Facebook Firing: Blurring the Line between Personal and Public

21 Feb

We’ve heard professors give us the same advice about social media repeatedly: be careful because employers are watching.  Let’s say we clean up our Facebook profiles and get hired: what happens then?  Many employees are getting fired because they are not conscious that their web presence still affects their job success.

What Can Employees Say Online?

Employees can definitely discuss work online, but shouldn’t be too quick to post something if they are angry.  The National Labor Relations Board enforces a law that allows “protected concerted activity”—group activity, not simply griping.  Employees are protected only if their statements:

  • Discuss pay or workplace conditions with other workers
  • Do not include name-calling that imposes verbal or physical threats

Should Employers Have Strict Social Media Policies?
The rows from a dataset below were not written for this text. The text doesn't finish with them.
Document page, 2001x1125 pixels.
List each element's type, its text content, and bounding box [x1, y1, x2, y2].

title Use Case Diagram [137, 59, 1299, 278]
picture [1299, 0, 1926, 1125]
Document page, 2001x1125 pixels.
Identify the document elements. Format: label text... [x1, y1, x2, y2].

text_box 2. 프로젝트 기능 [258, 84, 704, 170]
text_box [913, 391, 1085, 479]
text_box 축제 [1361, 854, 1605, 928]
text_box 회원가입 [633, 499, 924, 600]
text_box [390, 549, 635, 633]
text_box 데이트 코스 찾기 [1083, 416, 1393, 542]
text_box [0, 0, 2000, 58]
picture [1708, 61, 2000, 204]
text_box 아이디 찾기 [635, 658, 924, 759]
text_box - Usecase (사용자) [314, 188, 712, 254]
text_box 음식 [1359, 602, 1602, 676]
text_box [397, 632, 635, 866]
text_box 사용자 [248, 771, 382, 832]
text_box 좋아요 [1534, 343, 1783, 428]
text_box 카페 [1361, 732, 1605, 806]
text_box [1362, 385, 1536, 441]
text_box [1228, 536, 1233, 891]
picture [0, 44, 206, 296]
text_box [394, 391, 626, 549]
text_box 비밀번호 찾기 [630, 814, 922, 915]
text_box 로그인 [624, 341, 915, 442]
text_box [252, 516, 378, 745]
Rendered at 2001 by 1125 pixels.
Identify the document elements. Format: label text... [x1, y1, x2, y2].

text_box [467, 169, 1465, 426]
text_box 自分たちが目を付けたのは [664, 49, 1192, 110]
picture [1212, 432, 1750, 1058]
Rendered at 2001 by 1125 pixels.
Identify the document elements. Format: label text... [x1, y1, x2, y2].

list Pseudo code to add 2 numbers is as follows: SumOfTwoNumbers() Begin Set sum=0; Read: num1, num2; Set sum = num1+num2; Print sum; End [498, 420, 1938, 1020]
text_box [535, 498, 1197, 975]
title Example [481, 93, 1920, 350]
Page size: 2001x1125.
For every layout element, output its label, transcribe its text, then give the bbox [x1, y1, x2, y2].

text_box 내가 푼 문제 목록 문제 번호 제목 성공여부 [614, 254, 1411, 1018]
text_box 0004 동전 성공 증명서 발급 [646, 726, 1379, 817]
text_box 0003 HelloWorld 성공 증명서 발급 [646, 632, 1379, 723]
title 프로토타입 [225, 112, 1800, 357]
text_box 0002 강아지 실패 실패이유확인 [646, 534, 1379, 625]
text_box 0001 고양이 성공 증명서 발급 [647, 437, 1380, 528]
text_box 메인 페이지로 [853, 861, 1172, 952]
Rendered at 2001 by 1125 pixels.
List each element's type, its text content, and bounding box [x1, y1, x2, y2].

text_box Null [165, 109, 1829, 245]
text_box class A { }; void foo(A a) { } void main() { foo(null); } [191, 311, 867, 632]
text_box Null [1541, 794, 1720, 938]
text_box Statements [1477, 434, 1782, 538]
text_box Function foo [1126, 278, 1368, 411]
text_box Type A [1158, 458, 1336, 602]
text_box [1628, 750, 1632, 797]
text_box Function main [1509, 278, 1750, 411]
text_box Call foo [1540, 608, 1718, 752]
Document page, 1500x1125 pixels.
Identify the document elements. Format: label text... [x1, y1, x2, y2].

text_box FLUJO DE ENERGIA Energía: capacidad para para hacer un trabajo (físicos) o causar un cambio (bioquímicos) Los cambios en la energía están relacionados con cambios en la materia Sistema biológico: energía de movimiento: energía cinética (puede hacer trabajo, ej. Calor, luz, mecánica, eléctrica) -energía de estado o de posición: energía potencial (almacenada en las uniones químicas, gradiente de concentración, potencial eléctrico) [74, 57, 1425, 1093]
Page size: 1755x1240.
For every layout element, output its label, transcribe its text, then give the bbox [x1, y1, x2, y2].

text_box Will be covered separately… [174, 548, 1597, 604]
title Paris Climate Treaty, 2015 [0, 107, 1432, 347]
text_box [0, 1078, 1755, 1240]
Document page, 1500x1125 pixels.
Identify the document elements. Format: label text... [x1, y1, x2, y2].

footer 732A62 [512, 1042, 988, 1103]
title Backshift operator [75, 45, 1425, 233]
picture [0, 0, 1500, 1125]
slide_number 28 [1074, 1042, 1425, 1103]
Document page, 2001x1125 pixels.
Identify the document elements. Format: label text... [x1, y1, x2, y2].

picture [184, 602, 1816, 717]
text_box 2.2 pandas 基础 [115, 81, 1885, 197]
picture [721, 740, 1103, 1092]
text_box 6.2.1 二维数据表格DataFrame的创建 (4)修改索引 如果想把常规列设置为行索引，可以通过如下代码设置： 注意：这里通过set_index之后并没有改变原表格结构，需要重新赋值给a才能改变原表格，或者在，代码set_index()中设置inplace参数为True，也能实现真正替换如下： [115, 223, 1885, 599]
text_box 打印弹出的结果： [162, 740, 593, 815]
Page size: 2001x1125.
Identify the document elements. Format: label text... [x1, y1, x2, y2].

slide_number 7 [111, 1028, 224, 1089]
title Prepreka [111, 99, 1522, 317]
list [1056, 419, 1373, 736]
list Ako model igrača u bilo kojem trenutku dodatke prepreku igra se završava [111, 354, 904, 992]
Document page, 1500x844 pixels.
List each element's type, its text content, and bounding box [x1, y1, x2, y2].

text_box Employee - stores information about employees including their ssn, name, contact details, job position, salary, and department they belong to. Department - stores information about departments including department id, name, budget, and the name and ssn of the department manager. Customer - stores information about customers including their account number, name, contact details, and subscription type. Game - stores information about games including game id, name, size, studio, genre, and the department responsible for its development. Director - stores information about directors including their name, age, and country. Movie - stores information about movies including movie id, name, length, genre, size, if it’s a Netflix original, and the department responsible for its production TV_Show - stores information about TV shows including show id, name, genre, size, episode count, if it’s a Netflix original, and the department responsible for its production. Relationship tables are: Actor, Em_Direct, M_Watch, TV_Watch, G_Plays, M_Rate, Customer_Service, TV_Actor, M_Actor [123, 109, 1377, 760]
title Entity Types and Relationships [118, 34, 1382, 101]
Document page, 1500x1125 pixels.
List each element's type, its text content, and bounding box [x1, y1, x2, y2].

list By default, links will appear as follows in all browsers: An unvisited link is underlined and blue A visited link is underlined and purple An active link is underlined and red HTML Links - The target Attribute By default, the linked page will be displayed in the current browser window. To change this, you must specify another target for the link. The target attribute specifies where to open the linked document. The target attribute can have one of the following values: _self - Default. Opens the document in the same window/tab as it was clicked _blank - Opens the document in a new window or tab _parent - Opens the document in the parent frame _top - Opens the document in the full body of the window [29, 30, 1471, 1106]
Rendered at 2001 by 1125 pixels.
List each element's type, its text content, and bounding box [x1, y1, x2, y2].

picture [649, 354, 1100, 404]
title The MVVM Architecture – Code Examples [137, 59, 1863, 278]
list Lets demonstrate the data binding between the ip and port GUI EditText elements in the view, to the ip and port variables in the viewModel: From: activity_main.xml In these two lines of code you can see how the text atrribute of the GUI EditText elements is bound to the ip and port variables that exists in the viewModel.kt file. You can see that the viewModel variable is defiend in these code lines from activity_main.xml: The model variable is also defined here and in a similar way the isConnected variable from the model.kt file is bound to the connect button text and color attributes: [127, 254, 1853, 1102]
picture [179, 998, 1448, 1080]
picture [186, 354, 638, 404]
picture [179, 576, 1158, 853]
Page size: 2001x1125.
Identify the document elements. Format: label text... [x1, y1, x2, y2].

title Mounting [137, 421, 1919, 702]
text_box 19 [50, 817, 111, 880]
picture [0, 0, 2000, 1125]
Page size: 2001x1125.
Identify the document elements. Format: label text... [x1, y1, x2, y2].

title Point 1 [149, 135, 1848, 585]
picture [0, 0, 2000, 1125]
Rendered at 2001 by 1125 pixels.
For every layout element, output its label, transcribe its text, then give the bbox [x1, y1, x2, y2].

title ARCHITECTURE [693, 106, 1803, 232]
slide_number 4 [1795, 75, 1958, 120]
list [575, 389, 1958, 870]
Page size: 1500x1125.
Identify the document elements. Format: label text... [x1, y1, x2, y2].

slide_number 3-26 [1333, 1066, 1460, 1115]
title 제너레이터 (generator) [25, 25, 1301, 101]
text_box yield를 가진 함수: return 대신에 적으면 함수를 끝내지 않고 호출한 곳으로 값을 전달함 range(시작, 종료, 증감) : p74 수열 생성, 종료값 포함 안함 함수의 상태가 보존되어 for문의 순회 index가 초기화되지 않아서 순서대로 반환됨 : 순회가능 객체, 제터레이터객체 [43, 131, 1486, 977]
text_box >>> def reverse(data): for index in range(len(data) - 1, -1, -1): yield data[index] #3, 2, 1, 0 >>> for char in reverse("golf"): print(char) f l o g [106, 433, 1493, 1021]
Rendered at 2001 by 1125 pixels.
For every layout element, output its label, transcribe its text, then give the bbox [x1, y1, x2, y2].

Often, companies constitute their own social media policy to determine what appropriate behavior is.  For example, a nursing home employee was fired after rumors of Facebook photos of her with nude patients; the only pictures discovered had clothed patients, which was still against the nursing home’s social media policy.  In certain environments, a social media policy might be necessary to protect the end users.  However, to what extent should the companies be able to outline rules for online presence?  A social media policy would explicitly state what expectations are and thus avoid excuses from employees later, but employers may eventually be infringing on individual’s freedom of speech.  Social media policies would probably be most effective if their priorities were to protect their customers’ confidentiality and uphold the brand image of the company.

Is Facebook Private?

We all know LinkedIn as a professional networking site, but what do we consider Facebook?  Public?  Private?  Many of us view Facebook as a platform to express what is happening in our personal lives.  Employers are also aware of this, but they are not accepting of that fact when looking at negative comments about their own company.  After all, you are an ambassador of their company.

Perhaps keeping our social and work lives separate online is most beneficial to all parties.  Not mixing the two can be difficult in an age when networking is strongly influenced by social media and building our network means adding Facebook friends.  Many of us socialize with our colleagues outside of work though, so here’s a better general lesson: don’t forget that statements online are easily misconstrued.

I’ll leave you with an even easier message: to avoid dealing with a nasty company ordeal, avoid Name-calling Ambiguous Statements that Threaten Your Company.